After such a feast, we went down to the beach and lounged for a while. As Miguel, our friend would say, it’s really amazing to have the beach right at the city’s doorstep..
A trip to Barcelona can only be completed with the visit of Sagrada Família and/ or other Gaudí attractions (Casa Milà and Casa Batlló were left for a next time). This time we went for Sagrada Família and Park Güell, both overwhelming in all ways… The pictures speak for themselves.
We had been in Barcelona before, so this time, with the little help of our friends, as the song goes, we managed to get away the touristy places and explore more the region. Yet there are always some places you end up at, like Las Ramblas, the famous boulevard where one can find all sort of stores and restaurants. It is definitely one of the most crowded places in town..
Before we close the Barcelona chapter, you need to know that there’s a magical local drink called Orxata and it’s at Horchateria Sirvent you can have the best one in town.
Girona – In awe of this idyllic Catalan city
Off beaten tracks also means off tourist traps – Sylvia and Miguel made sure to show us some well kept gems. We started our trip in Catalunya with the visit of Girona – colorful and medieval with labyrinthine streets and an idyllic old Jewish quarter.

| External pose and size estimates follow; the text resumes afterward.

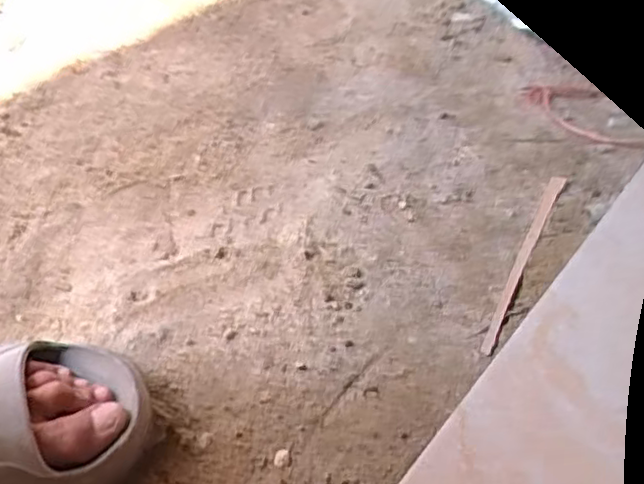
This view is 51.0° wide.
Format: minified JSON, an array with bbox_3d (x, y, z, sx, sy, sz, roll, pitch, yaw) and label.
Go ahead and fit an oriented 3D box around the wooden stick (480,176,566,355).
[{"bbox_3d":[0.169,0.009,0.563,0.013,0.005,0.221,17,48,23],"label":"wooden stick"}]

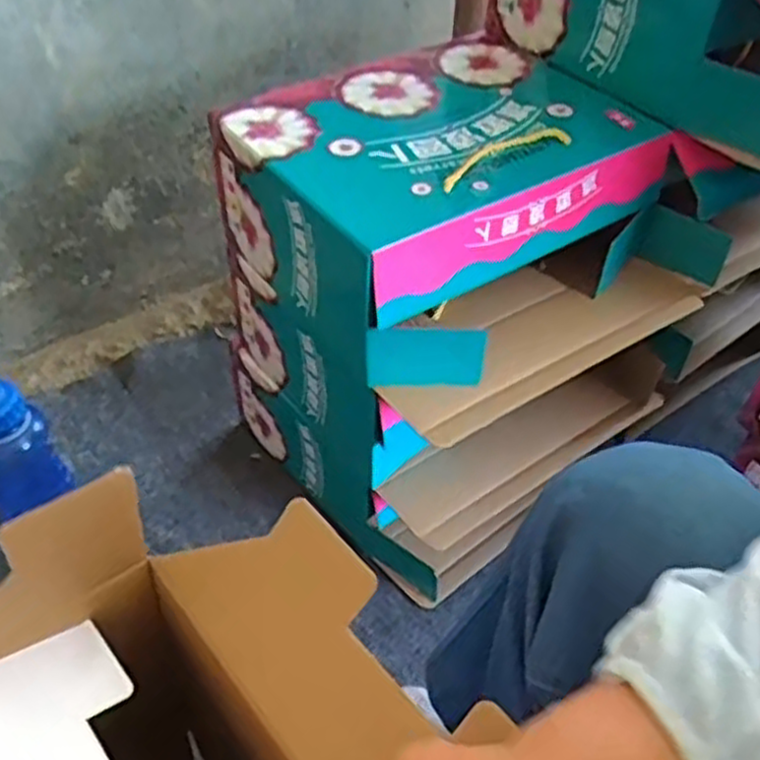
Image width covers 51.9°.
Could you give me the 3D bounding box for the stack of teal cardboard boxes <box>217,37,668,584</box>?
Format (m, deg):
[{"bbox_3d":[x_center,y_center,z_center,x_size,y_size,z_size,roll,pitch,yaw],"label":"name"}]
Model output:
[{"bbox_3d":[0.070,-0.078,0.835,0.347,0.421,0.320,-32,52,-27],"label":"stack of teal cardboard boxes"}]

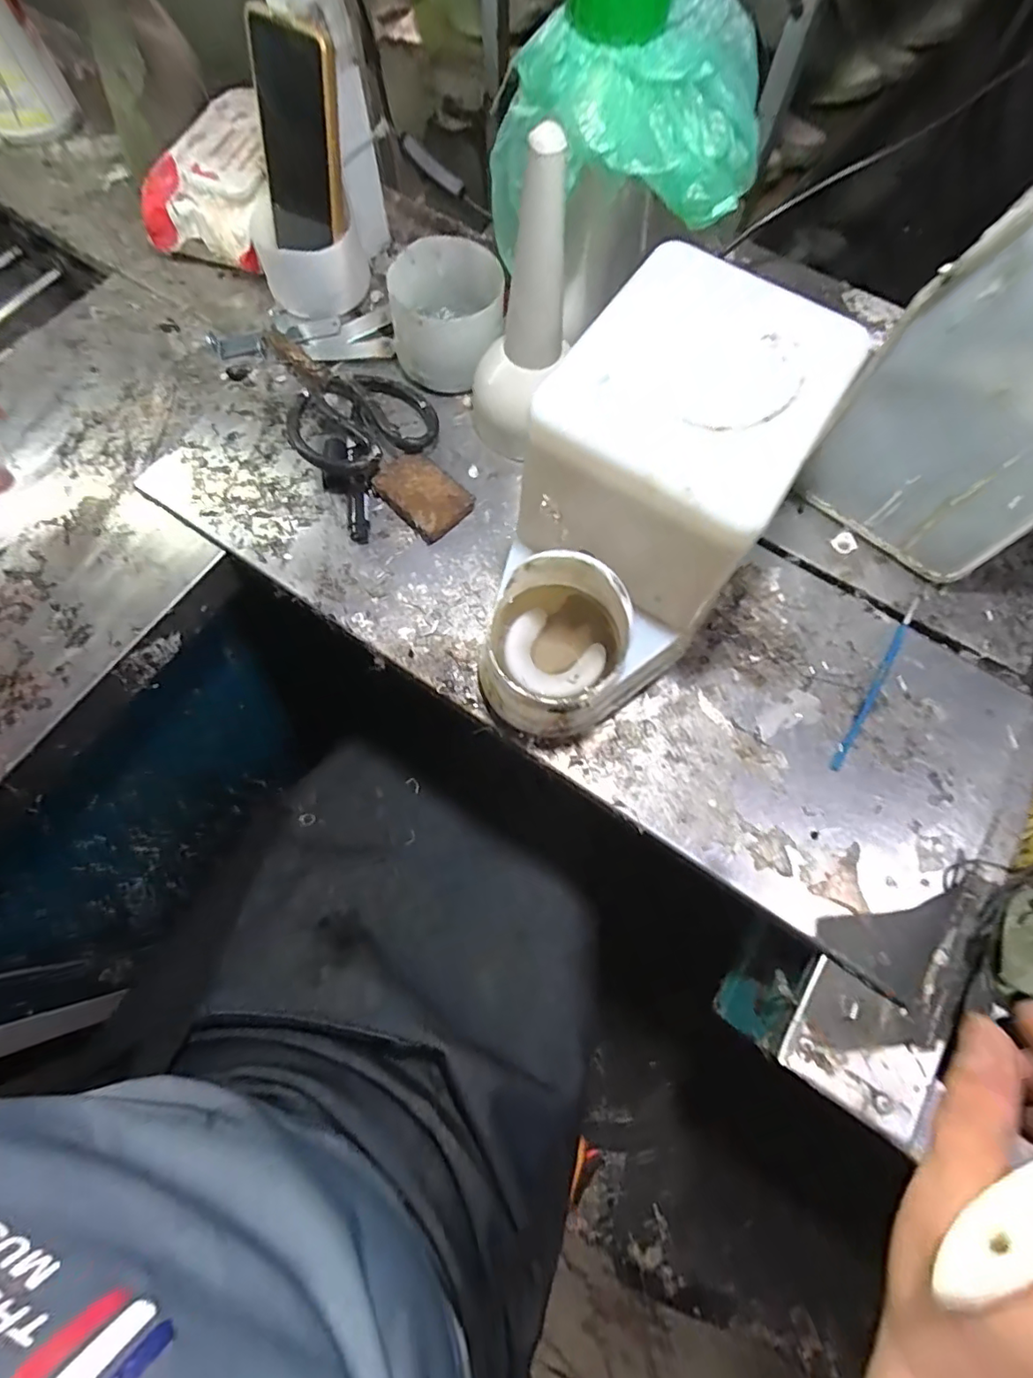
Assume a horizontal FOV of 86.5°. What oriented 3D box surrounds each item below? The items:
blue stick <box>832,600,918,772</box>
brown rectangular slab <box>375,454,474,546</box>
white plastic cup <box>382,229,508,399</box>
[{"bbox_3d":[0.257,-0.007,0.390,0.008,0.004,0.151,33,74,9],"label":"blue stick"},{"bbox_3d":[-0.071,-0.150,0.420,0.069,0.016,0.049,43,76,12],"label":"brown rectangular slab"},{"bbox_3d":[-0.055,-0.296,0.434,0.088,0.063,0.091,0,72,-1],"label":"white plastic cup"}]

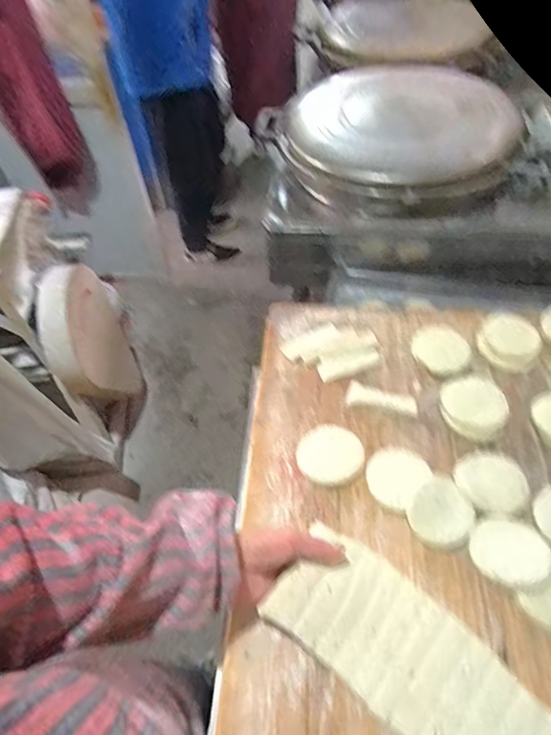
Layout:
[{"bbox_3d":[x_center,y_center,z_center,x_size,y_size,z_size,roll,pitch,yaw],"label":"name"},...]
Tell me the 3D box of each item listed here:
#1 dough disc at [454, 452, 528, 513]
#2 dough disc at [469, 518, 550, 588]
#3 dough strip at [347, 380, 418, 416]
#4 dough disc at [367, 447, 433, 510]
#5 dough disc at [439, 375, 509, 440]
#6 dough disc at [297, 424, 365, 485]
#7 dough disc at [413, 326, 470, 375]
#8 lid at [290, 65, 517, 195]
[{"bbox_3d":[0.252,0.132,0.531,0.074,0.004,0.073,-2,52,3],"label":"dough disc"},{"bbox_3d":[0.248,0.195,0.482,0.074,0.014,0.065,21,57,19],"label":"dough disc"},{"bbox_3d":[0.143,0.043,0.611,0.092,0.010,0.031,15,55,16],"label":"dough strip"},{"bbox_3d":[0.142,0.127,0.542,0.064,0.012,0.070,-2,52,3],"label":"dough disc"},{"bbox_3d":[0.256,0.047,0.590,0.078,0.015,0.092,15,55,15],"label":"dough disc"},{"bbox_3d":[0.068,0.106,0.561,0.078,0.009,0.072,-2,52,3],"label":"dough disc"},{"bbox_3d":[0.239,-0.027,0.657,0.071,0.010,0.084,-20,54,-11],"label":"dough disc"},{"bbox_3d":[0.330,-0.670,1.214,0.591,0.052,0.650,-2,52,3],"label":"lid"}]

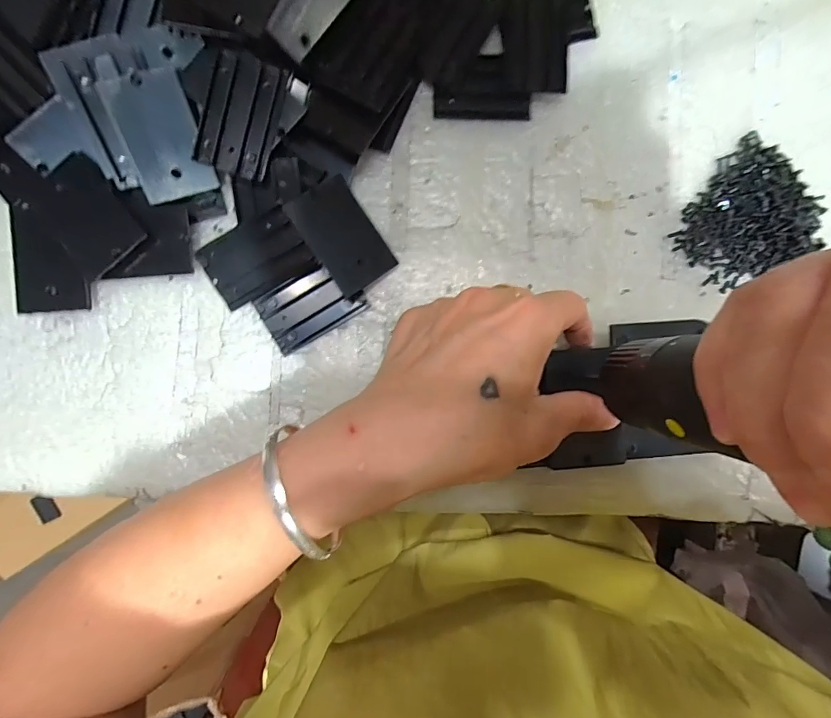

It was in Girona that we were introduced to Ratafia, in a local tiny bar. Though the best we had was home-made, by the hands of real masters. We are of course talking about Miguel, Sylvia and her family and friends. But wait, what is Ratafia? It is an alcoholic drink sweetened with fruit, herbs and spices and, as we used to joke about, with everything else you have in the pantry and garden.
We could have not left the city without tasting the famous icecream sandwich at Rocambolesc Go for it!
Salvador Dali Museum in Figueres
In Figueres, we visited Dalí Theatre-Museum, a mandatory visit not only for its collection, but also for what Salvador Dalí artfully managed to do out of an old theatre’s ruins.
It stays at 150 km distance from Barcelona – it’s a one day trip, go for it!
Later on, we also visited the idilic and serene village of Potlligat, which was the retreat sanctuary for Dalí and his wife Gala.
Catalunya with azure Mediterranean water and white Pyrenees
For the rest of our trip, we wondered around and marvelled at Catalunya’s countryside and coastline…from the Natural Park of Cape de Creus to the most northeastern point of Catalunya, Portbou, where we learned about the tragic story of Walter Benjamin, by visiting his memorial, Passages, a very unique place, where we spent quite some time taking pictures…
Then we crossed the border to France, in Cerbère, just to see Hotel Belvédère du Rayon Vert squeezed between the train tracks and a street. It is an impressive art deco building, which used to have a cinema and a tennis court, operated from the 1930’s till 1983, when it closed due to the Spanish Civil War. Nowadays, the hotel is partly used for residential apartments.
- Good time of the year (less crowded) to visit: we went during Semana Santa – the Holy week before Easter. It’s also a good timing to attend the religious street celebrations with traditions and customs…
- To skip the line but also to ensure there are still tickets available for Gaudi’s masterpieces, you should buy them online in advance.